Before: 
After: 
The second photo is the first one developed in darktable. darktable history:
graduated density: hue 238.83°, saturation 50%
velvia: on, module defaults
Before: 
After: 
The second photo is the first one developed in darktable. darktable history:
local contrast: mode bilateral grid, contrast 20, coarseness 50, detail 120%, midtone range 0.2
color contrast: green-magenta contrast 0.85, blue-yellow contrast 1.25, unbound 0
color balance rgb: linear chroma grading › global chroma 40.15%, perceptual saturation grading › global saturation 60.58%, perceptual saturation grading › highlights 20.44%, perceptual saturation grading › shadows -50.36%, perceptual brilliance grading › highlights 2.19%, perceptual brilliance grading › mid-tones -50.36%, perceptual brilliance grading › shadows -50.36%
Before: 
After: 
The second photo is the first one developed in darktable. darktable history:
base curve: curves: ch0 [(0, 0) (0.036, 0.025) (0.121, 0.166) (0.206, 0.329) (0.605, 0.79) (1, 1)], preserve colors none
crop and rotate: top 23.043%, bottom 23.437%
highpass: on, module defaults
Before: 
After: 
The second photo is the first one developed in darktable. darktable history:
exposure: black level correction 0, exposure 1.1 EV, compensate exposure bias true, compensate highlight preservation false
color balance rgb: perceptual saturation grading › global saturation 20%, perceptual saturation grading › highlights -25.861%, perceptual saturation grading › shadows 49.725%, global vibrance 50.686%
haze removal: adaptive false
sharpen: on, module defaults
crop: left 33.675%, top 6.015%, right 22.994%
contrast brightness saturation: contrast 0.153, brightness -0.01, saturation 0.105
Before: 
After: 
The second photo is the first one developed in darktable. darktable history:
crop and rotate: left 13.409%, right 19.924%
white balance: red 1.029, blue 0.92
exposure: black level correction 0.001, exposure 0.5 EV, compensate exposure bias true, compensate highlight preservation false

....

■ WHAT TO WORK ON: Render each line of the data above as a Markdown table with two columns, Row and Line. Number the rows and omit blank lines.

■ CORRECT ANSWER:
| Row | Line |
|---|---|
| 1 | Before:  |
| 2 | After:  |
| 3 | The second photo is the first one developed in darktable. darktable history: |
| 4 | graduated density: hue 238.83°, saturation 50% |
| 5 | velvia: on, module defaults |
| 6 | Before:  |
| 7 | After:  |
| 8 | The second photo is the first one developed in darktable. darktable history: |
| 9 | local contrast: mode bilateral grid, contrast 20, coarseness 50, detail 120%, midtone range 0.2 |
| 10 | color contrast: green-magenta contrast 0.85, blue-yellow contrast 1.25, unbound 0 |
| 11 | color balance rgb: linear chroma grading › global chroma 40.15%, perceptual saturation grading › global saturation 60.58%, perceptual saturation grading › highlights 20.44%, perceptual saturation grading › shadows -50.36%, perceptual brilliance grading › highlights 2.19%, perceptual brilliance grading › mid-tones -50.36%, perceptual brilliance grading › shadows -50.36% |
| 12 | Before:  |
| 13 | After:  |
| 14 | The second photo is the first one developed in darktable. darktable history: |
| 15 | base curve: curves: ch0 [(0, 0) (0.036, 0.025) (0.121, 0.166) (0.206, 0.329) (0.605, 0.79) (1, 1)], preserve colors none |
| 16 | crop and rotate: top 23.043%, bottom 23.437% |
| 17 | highpass: on, module defaults |
| 18 | Before:  |
| 19 | After:  |
| 20 | The second photo is the first one developed in darktable. darktable history: |
| 21 | exposure: black level correction 0, exposure 1.1 EV, compensate exposure bias true, compensate highlight preservation false |
| 22 | color balance rgb: perceptual saturation grading › global saturation 20%, perceptual saturation grading › highlights -25.861%, perceptual saturation grading › shadows 49.725%, global vibrance 50.686% |
| 23 | haze removal: adaptive false |
| 24 | sharpen: on, module defaults |
| 25 | crop: left 33.675%, top 6.015%, right 22.994% |
| 26 | contrast brightness saturation: contrast 0.153, brightness -0.01, saturation 0.105 |
| 27 | Before:  |
| 28 | After:  |
| 29 | The second photo is the first one developed in darktable. darktable history: |
| 30 | crop and rotate: left 13.409%, right 19.924% |
| 31 | white balance: red 1.029, blue 0.92 |
| 32 | exposure: black level correction 0.001, exposure 0.5 EV, compensate exposure bias true, compensate highlight preservation false |